Circa 2012. A bunch of Bengali directors are again redefining the cinematic idiom. Only this time it is that of Bollywood. And the movie industry, which for long has thrived on Hollywood rip-offs, song and dance in foreign locales, melodrama and lukewarm action sequences, seems to have made place for the likes of Dibakar Banerjee’s Shanghai and Sujoy Ghosh’s Kahaani today.
Although the works of Banerjee and Ghosh are distinctly removed from the half-baked potboilers of Bollywood what these directors do is also a far cry from the works of Ray or Ghatak as well. With cinematic experimentation and intelligent storyline their prerogative is to cater to an audience that is well-informed, culturally aware, affluent, multiplex-going but which still has an appetite for the popular, the kitsch.

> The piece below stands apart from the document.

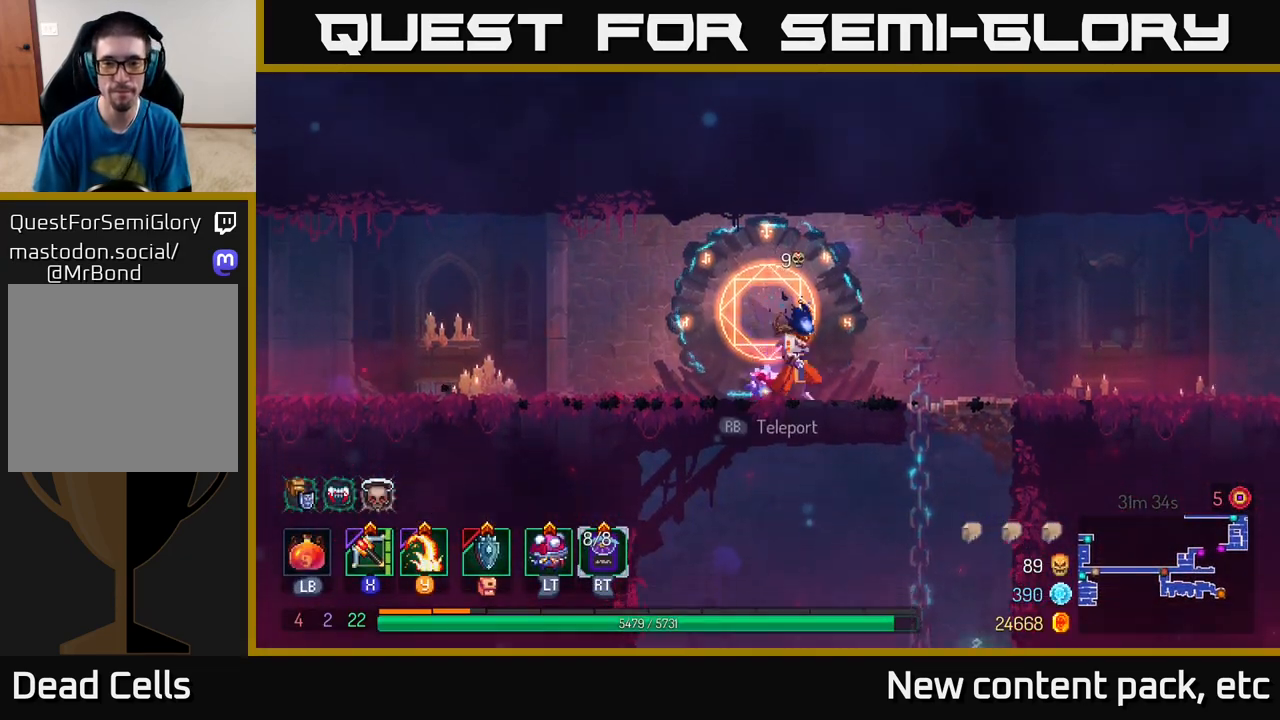
{"buttons": [], "left_stick": "down", "right_stick": "down", "events": [[300, "left_stick", "down"]]}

Banerjee with his latest film Shanghai achieves just that. A masterful sense of detailing, cinematic narrative and the trajectory of the film so frightfully similar to reality that it worries you that you would not be entertained.
But you are.
Ghosh is a mastermind of a filmmaker. You neither realise nor grudge him when you realise at the end of Kahaani, how he has been cheating you with Vidya Balan’s saccharine emotional foreplay. Kahaani’s success is that of a taut script brilliantly executed.
While Ayan Mukerji sold us a bubbly, crisp coming-of-age-story or a creative young boy in Wake Up Sid, Anurag Basu explored the grey areas of urban living with Life in a… Metro.
Shoojit Sircar, who had quietly stepped into Bollywood with a sensitive, gripping Yahaan, has gone up one rung with the commercial success of Vicky Donor – where he packaged a risque topic like sperm donation with humour and came out with an out-and-out intelligent entertainer.
If this breed of filmmakers is reminiscent of Ray and Ghatak in any sense, it is in their love for good cinema and faith in an intelligent audience.